- **EXERCISE**
Give the data again, word for word.
— Begin RECORDS TO PROCESS —
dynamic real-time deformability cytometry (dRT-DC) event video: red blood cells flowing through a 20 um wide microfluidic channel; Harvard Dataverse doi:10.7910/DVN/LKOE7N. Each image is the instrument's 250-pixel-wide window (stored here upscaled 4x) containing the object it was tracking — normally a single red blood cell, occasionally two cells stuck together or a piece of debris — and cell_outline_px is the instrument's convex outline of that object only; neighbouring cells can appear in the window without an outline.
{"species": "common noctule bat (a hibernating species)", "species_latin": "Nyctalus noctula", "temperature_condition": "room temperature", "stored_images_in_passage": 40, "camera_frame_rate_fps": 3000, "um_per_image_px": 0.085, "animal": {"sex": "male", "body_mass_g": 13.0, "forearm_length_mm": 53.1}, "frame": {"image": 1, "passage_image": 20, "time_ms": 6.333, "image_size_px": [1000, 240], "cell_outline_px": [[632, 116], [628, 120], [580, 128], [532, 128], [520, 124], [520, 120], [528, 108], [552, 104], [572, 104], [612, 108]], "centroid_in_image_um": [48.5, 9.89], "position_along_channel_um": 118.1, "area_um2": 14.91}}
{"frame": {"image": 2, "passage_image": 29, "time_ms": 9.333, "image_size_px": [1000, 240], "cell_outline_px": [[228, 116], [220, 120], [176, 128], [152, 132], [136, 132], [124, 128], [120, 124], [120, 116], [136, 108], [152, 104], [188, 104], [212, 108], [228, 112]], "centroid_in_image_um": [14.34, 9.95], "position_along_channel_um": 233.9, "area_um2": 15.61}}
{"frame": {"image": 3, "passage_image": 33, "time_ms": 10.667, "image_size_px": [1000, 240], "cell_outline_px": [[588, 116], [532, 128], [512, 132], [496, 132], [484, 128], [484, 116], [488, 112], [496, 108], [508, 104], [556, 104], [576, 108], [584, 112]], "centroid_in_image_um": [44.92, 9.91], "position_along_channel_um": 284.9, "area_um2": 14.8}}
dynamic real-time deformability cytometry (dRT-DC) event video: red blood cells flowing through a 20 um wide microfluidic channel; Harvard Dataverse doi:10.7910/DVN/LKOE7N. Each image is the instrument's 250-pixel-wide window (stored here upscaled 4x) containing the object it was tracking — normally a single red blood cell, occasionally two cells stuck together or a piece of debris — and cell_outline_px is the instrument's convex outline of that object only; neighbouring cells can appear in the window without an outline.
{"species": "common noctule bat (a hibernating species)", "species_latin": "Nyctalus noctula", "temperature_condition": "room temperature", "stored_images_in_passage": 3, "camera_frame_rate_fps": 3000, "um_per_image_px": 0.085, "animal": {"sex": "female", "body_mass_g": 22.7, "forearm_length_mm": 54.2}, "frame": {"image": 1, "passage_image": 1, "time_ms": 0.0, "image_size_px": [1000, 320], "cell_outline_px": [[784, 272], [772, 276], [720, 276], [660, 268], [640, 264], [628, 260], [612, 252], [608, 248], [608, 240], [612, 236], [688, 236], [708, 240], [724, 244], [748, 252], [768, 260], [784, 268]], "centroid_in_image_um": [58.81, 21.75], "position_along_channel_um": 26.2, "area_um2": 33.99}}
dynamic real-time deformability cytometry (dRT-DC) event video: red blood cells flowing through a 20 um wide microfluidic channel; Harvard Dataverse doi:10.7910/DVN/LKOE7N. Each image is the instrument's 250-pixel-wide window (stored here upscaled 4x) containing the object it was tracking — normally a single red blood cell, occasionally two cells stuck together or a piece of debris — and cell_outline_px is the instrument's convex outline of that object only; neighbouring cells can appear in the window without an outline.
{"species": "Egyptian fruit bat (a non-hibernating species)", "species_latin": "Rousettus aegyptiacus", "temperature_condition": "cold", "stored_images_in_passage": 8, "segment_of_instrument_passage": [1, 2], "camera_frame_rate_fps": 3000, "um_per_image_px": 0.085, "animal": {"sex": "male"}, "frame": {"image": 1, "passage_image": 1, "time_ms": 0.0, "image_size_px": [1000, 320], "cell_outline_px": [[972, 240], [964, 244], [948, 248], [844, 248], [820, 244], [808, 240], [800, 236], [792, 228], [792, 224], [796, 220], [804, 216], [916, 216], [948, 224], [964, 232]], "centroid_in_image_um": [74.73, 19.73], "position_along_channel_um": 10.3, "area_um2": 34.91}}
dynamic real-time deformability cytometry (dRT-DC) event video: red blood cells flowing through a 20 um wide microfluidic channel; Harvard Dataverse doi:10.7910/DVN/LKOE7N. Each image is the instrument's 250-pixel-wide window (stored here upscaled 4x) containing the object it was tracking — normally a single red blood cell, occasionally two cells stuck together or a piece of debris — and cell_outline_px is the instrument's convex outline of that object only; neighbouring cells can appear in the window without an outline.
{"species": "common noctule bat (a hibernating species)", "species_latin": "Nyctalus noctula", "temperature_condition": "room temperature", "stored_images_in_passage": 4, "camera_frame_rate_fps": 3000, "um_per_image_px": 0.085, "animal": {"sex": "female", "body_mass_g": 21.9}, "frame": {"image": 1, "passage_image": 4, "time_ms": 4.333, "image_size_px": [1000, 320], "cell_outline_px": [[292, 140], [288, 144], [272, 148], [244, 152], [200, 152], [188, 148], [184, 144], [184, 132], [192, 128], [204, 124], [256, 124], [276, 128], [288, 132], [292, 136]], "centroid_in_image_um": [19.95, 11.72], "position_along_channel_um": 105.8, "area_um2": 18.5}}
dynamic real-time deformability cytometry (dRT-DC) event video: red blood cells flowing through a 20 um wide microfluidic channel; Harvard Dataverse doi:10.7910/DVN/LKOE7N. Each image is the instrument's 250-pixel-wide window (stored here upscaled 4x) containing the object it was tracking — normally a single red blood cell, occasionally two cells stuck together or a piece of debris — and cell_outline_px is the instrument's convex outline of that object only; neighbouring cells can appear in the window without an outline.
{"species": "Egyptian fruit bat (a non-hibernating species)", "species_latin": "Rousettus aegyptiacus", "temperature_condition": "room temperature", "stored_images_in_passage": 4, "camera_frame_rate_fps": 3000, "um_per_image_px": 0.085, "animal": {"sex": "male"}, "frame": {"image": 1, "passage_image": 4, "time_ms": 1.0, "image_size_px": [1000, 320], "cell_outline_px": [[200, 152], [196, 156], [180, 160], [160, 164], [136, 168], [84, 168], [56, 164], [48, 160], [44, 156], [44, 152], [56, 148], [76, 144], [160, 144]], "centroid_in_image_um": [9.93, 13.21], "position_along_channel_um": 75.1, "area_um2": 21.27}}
— End RECORDS TO PROCESS —
- **TASK RESPONSE**
dynamic real-time deformability cytometry (dRT-DC) event video: red blood cells flowing through a 20 um wide microfluidic channel; Harvard Dataverse doi:10.7910/DVN/LKOE7N. Each image is the instrument's 250-pixel-wide window (stored here upscaled 4x) containing the object it was tracking — normally a single red blood cell, occasionally two cells stuck together or a piece of debris — and cell_outline_px is the instrument's convex outline of that object only; neighbouring cells can appear in the window without an outline.
{"species": "common noctule bat (a hibernating species)", "species_latin": "Nyctalus noctula", "temperature_condition": "room temperature", "stored_images_in_passage": 40, "camera_frame_rate_fps": 3000, "um_per_image_px": 0.085, "animal": {"sex": "male", "body_mass_g": 13.0, "forearm_length_mm": 53.1}, "frame": {"image": 1, "passage_image": 20, "time_ms": 6.333, "image_size_px": [1000, 240], "cell_outline_px": [[632, 116], [628, 120], [580, 128], [532, 128], [520, 124], [520, 120], [528, 108], [552, 104], [572, 104], [612, 108]], "centroid_in_image_um": [48.5, 9.89], "position_along_channel_um": 118.1, "area_um2": 14.91}}
{"frame": {"image": 2, "passage_image": 29, "time_ms": 9.333, "image_size_px": [1000, 240], "cell_outline_px": [[228, 116], [220, 120], [176, 128], [152, 132], [136, 132], [124, 128], [120, 124], [120, 116], [136, 108], [152, 104], [188, 104], [212, 108], [228, 112]], "centroid_in_image_um": [14.34, 9.95], "position_along_channel_um": 233.9, "area_um2": 15.61}}
{"frame": {"image": 3, "passage_image": 33, "time_ms": 10.667, "image_size_px": [1000, 240], "cell_outline_px": [[588, 116], [532, 128], [512, 132], [496, 132], [484, 128], [484, 116], [488, 112], [496, 108], [508, 104], [556, 104], [576, 108], [584, 112]], "centroid_in_image_um": [44.92, 9.91], "position_along_channel_um": 284.9, "area_um2": 14.8}}
dynamic real-time deformability cytometry (dRT-DC) event video: red blood cells flowing through a 20 um wide microfluidic channel; Harvard Dataverse doi:10.7910/DVN/LKOE7N. Each image is the instrument's 250-pixel-wide window (stored here upscaled 4x) containing the object it was tracking — normally a single red blood cell, occasionally two cells stuck together or a piece of debris — and cell_outline_px is the instrument's convex outline of that object only; neighbouring cells can appear in the window without an outline.
{"species": "common noctule bat (a hibernating species)", "species_latin": "Nyctalus noctula", "temperature_condition": "room temperature", "stored_images_in_passage": 3, "camera_frame_rate_fps": 3000, "um_per_image_px": 0.085, "animal": {"sex": "female", "body_mass_g": 22.7, "forearm_length_mm": 54.2}, "frame": {"image": 1, "passage_image": 1, "time_ms": 0.0, "image_size_px": [1000, 320], "cell_outline_px": [[784, 272], [772, 276], [720, 276], [660, 268], [640, 264], [628, 260], [612, 252], [608, 248], [608, 240], [612, 236], [688, 236], [708, 240], [724, 244], [748, 252], [768, 260], [784, 268]], "centroid_in_image_um": [58.81, 21.75], "position_along_channel_um": 26.2, "area_um2": 33.99}}
dynamic real-time deformability cytometry (dRT-DC) event video: red blood cells flowing through a 20 um wide microfluidic channel; Harvard Dataverse doi:10.7910/DVN/LKOE7N. Each image is the instrument's 250-pixel-wide window (stored here upscaled 4x) containing the object it was tracking — normally a single red blood cell, occasionally two cells stuck together or a piece of debris — and cell_outline_px is the instrument's convex outline of that object only; neighbouring cells can appear in the window without an outline.
{"species": "Egyptian fruit bat (a non-hibernating species)", "species_latin": "Rousettus aegyptiacus", "temperature_condition": "cold", "stored_images_in_passage": 8, "segment_of_instrument_passage": [1, 2], "camera_frame_rate_fps": 3000, "um_per_image_px": 0.085, "animal": {"sex": "male"}, "frame": {"image": 1, "passage_image": 1, "time_ms": 0.0, "image_size_px": [1000, 320], "cell_outline_px": [[972, 240], [964, 244], [948, 248], [844, 248], [820, 244], [808, 240], [800, 236], [792, 228], [792, 224], [796, 220], [804, 216], [916, 216], [948, 224], [964, 232]], "centroid_in_image_um": [74.73, 19.73], "position_along_channel_um": 10.3, "area_um2": 34.91}}
dynamic real-time deformability cytometry (dRT-DC) event video: red blood cells flowing through a 20 um wide microfluidic channel; Harvard Dataverse doi:10.7910/DVN/LKOE7N. Each image is the instrument's 250-pixel-wide window (stored here upscaled 4x) containing the object it was tracking — normally a single red blood cell, occasionally two cells stuck together or a piece of debris — and cell_outline_px is the instrument's convex outline of that object only; neighbouring cells can appear in the window without an outline.
{"species": "common noctule bat (a hibernating species)", "species_latin": "Nyctalus noctula", "temperature_condition": "room temperature", "stored_images_in_passage": 4, "camera_frame_rate_fps": 3000, "um_per_image_px": 0.085, "animal": {"sex": "female", "body_mass_g": 21.9}, "frame": {"image": 1, "passage_image": 4, "time_ms": 4.333, "image_size_px": [1000, 320], "cell_outline_px": [[292, 140], [288, 144], [272, 148], [244, 152], [200, 152], [188, 148], [184, 144], [184, 132], [192, 128], [204, 124], [256, 124], [276, 128], [288, 132], [292, 136]], "centroid_in_image_um": [19.95, 11.72], "position_along_channel_um": 105.8, "area_um2": 18.5}}
dynamic real-time deformability cytometry (dRT-DC) event video: red blood cells flowing through a 20 um wide microfluidic channel; Harvard Dataverse doi:10.7910/DVN/LKOE7N. Each image is the instrument's 250-pixel-wide window (stored here upscaled 4x) containing the object it was tracking — normally a single red blood cell, occasionally two cells stuck together or a piece of debris — and cell_outline_px is the instrument's convex outline of that object only; neighbouring cells can appear in the window without an outline.
{"species": "Egyptian fruit bat (a non-hibernating species)", "species_latin": "Rousettus aegyptiacus", "temperature_condition": "room temperature", "stored_images_in_passage": 4, "camera_frame_rate_fps": 3000, "um_per_image_px": 0.085, "animal": {"sex": "male"}, "frame": {"image": 1, "passage_image": 4, "time_ms": 1.0, "image_size_px": [1000, 320], "cell_outline_px": [[200, 152], [196, 156], [180, 160], [160, 164], [136, 168], [84, 168], [56, 164], [48, 160], [44, 156], [44, 152], [56, 148], [76, 144], [160, 144]], "centroid_in_image_um": [9.93, 13.21], "position_along_channel_um": 75.1, "area_um2": 21.27}}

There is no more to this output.